Mersin’de vahşice öldürülen üniversite öğrencisi Özgecan Aslan’a destek için cübbelerini çıkararak tepki gösteren Antalyalı kadın avukatlar, kadınlara ve çocuklara yönelik suçlarda ceza indirimine son verilmesi istedi.

Mersin’de üniversite öğrencisi 20 yaşındaki Özgecan Aslan’ın eve dönmek için bindiği minibüs şoförünün önce cinsel saldırısına uğraması ardından da öldürülerek yakılması tepkiler devam ediyor. Özgecan’a destek için Antalyalı kadın avukatlar da adliye önünde toplanarak basın açıklaması yaptı. Siyah giyinen yaklaşık 100 kadın avukat ellerinde ‘Özgecan Aslan'ım buradayım, sizi izliyorum, yasta değil, isyandayız’ yazılı döviz taşıdı.

Grup adına açıklama yapan Antalya Barosu Kadın Hakları Kurulu Üyesi Avukat Figen Şengün, 20 yaşındaki Özgecan'ın sadece kadın olduğu için hunharca katledildiğini söyledi. Şengün, kadınlar ile erkekler arası fiili eşitsizlik ve her türlü ayrımcılığın bir sonucu olarak erkek şiddetine karşı acil olarak önlem alınması gerektiğini, ancak bu konuda bir arpa boyu yol alınamadığını belirtti. Kadın cinayetleri ve kadına yönelik şiddette artış olduğunu ifade eden Şengün, “Annesinin diz kapağından dahi tahrik olabileceğini utanmadan söyleyen, hamilelerden sokağa çıkmasının edepsizlik olduğunu ileri süren, 6 yaşındaki kız çocuğu ile evlenmek mümkündür diyen zihniyetin kadın üzerinden yürütülen cinsiyetçi politikaların sonucudur. Bu olaylar azımsanamaz, küçümsenemez. Kadın önce insandır ve erkekle eşit haklara sahiptir. Yaşama hakkı, eğitim hakkı, sokağa çıkma, bir yerden bir yere gidebilme hakkı vardır. Bu bağlamda, çağdaş bir sosyal devlet olmanın gereği yerine getirilmeli eşitlik ve kadının insan hakları için mücadele eden sivil toplum kuruluşları ile işbirliği içinde eğitim çalışmaları ve yasal düzenlemeler yapılmalıdır.” ifadelerini kullandı.

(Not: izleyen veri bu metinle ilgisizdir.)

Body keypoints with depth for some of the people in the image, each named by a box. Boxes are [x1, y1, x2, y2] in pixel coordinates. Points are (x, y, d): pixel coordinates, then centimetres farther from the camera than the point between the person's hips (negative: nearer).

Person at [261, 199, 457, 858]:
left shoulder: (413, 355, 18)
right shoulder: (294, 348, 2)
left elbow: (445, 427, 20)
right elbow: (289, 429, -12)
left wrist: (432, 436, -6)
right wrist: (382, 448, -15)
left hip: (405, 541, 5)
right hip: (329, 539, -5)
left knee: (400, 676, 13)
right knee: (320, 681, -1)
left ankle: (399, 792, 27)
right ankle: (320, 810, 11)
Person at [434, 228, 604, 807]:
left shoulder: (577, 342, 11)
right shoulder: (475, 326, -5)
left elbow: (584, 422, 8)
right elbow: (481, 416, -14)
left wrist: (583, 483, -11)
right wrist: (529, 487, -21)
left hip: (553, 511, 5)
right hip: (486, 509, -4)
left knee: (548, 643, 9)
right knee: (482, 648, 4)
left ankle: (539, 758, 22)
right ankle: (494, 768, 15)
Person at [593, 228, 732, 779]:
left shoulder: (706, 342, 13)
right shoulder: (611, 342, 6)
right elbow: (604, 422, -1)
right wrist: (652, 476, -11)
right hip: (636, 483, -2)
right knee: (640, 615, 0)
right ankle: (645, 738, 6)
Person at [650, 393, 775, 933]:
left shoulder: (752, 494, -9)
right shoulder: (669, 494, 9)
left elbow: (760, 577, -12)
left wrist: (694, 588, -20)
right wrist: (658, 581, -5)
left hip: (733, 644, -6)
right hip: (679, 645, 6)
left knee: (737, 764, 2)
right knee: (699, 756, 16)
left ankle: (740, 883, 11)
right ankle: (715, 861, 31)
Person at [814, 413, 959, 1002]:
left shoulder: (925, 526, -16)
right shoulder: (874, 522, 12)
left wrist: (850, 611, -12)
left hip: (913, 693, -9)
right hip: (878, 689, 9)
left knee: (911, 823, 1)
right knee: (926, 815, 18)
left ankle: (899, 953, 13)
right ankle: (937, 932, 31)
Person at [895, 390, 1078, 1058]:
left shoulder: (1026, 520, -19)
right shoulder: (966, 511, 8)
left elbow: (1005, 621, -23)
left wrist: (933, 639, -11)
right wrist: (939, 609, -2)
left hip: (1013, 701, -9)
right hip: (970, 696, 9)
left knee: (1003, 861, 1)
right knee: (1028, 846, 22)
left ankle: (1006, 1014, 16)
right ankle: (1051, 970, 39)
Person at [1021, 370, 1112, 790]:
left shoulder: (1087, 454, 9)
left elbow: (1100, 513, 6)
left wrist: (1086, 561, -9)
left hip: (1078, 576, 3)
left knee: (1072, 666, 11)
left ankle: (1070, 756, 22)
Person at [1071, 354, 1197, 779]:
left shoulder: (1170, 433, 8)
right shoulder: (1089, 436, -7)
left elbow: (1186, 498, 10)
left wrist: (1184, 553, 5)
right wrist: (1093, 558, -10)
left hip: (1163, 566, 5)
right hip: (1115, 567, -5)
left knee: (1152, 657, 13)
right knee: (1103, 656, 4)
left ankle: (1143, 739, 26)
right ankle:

“CEZA İNDİRİM UYGULAMASININ ÖNÜNE GEÇİLMELİ”

Konuşmasında idam cezasının geri getirilmesiyle ilgili tartışmalara da değinen Şengün, bunun amacının dikkatleri asıl sorumluların üzerinden dağıtmaya yönelik bir kandırmaca olduğunu söyledi. İdam cezasının çözüm olmadığını belirten Şengün, “Yapılması gereken, öldürülen ya da şiddete uğrayan kadınların, giydikleri elbiselerin rengi, makyaj yapmaları, evlerine gittikleri saat, cep telefonuyla sıkça konuşmaları gibi nedenlere dayandırılan haksız tahrik indirimi uygulamalarının terk edilmesidir. Ayrıca toplumun savunmasız bırakılan kesimi olan kadın ve çocukların yaşama hakkına, vücut bütünlüğüne ve cinsel dokunulmazlıklarına yönelen suçlarda ceza indirimleri uygulanmasının önüne geçilmelidir.” şeklinde konuştu.

Şengün, Türkiye Barolar Birliği Kadın Hakları Komisyonu bünyesinde yargılama sürecine müdahil olup sanıkların en ağır şekilde cezalandırılması için ellerinden geleni yapacaklarını söyledi.

Basın açıklamasından ardından ‘yasta değil isyandayız’ sloganları atan kadın avukatlar, şiddete uğrayan kadınlar için cübbelerini çıkararak yere attı.